Bobsleigh en España: ganas e ilusión ante las curvas difíciles

Esther Bedia Alonso

Un trineo ocupado por dos o cuatro personas deslizándose a velocidad de vértigo por un circuito helado y lleno de curvas. Llegar a la meta en el menor tiempo posible es su objetivo. En eso consiste, a grandes rasgos, el bobsleigh, un deporte de invierno, uno de los grandes olvidados en España, que nació en los Alpes suizos a finales del siglo XIX.

¿Pero se practica el bobsleigh en España? La respuesta es sí. Un pequeño grupo de tozudos e ilusionados deportistas resiste en Asturias desde 2010 la escasez de financiación y de apoyo institucional. Tres hombres y tres mujeres, encabezados por su entrenador Javier Pintado, forman el equipo de bobsleigh que ha representado a España en la Copa de Europa, la Copa de América y el Mundial Júnior, donde Bárbara Iglesias y Cristina Ibaseta quedaron duodécimas. Desde hace poco cuentan también con la ayuda de la rusa nacionalizada española Oxana Tatchina, antigua integrante del equipo ruso de esta disciplina. 

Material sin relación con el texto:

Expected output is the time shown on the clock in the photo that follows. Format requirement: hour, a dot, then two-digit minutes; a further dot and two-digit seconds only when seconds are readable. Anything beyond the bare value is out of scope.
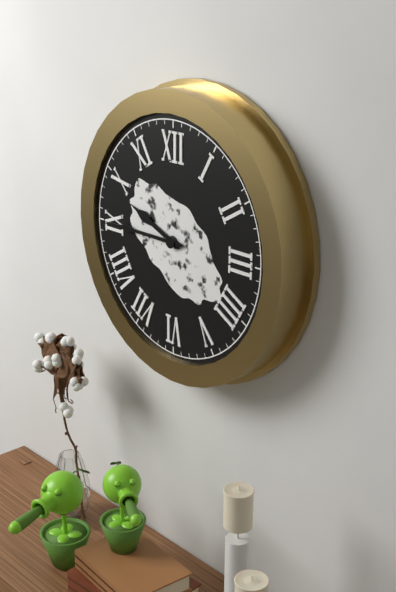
9.45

El asturiano Javier Pintado venía de practicar otros deportes de inercia sobre asfalto cuando se interesó por el bobsleigh: “Empecé a competir en bob hace cuatro o cinco años. Luego lo tuve que dejar por una lesión de rodilla pero no quería que se quedara en un aventura personal. Dependía de mí que no desapareciera”.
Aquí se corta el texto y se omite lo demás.